A famous dystopian novel for kids. The dystopic world that it creates does not make a whole load of sense. The world does not really hold up to any kind of critical scrutiny. For instance, at one point children play a war game without knowing what war is or what they are doing and this is just silly. It's not clear how the world was meant to come about and a lot of the ways it operates are somewhat mystical. I don't think that these criticisms are overly important though, because it is more a fantastic world that draws on dystopic tropes. It is not a realistic world that has been worked through in detail and that is fine.
The book is a little simple minded. I found the last three or four chapters hurried, especially given the more leisurely pace for the first third of the book or so. The prose is OKish. Nothing really to write home about.

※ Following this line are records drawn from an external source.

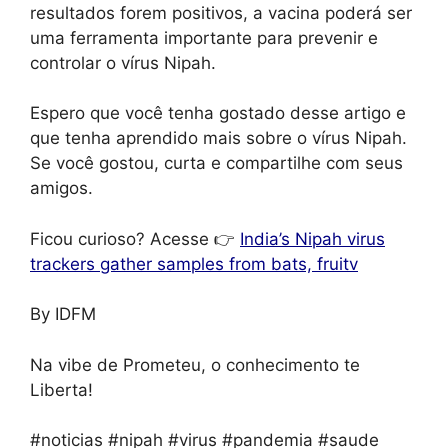
resultados forem positivos, a vacina poderá ser
uma ferramenta importante para prevenir e
controlar o vírus Nipah.
Espero que você tenha gostado desse artigo e
que tenha aprendido mais sobre o vírus Nipah.
Se você gostou, curta e compartilhe com seus
amigos.
Ficou curioso? Acesse 👉
India’s Nipah virus
trackers gather samples from bats, fruitv
By IDFM
Na vibe de Prometeu, o conhecimento te
Liberta!
#noticias #nipah #virus #pandemia #saude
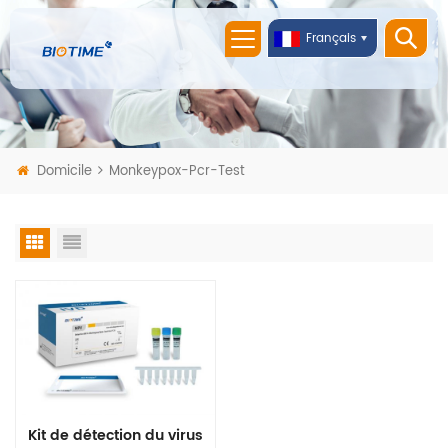
Français
Domicile
Monkeypox-Pcr-Test
Kit de détection du virus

The dystopia depicted is one in which everyone has become the same and all choices are removed. It is a world without strong emotions, or colour or choice. It's an OK kind of distopia, and the way of life it is criticizing obviously needs criticism, but it is somewhat easy to criticize those values in this age of individualism. Some people see this as a critique of socialism, but that maybe gives the book too much credit. It is more a critique of conformity and also makes the point that a life worth living also comes with pain. It's ideas are true, but a little banal.
The characterization is OK. Because of a plot element Lowry can literally draw upon pretty much any memory of anything and manages to drag up some trite memories that are told in an OK way. This was a missed opportunity and much more could have been done with this. There is an ambiguous ending that is good, but not really good.
This book seems to polarize people. People hate it or love it. I don't understand that reaction. Like Harry Potter, I think that it is OK, but there are plenty of better books that are similar.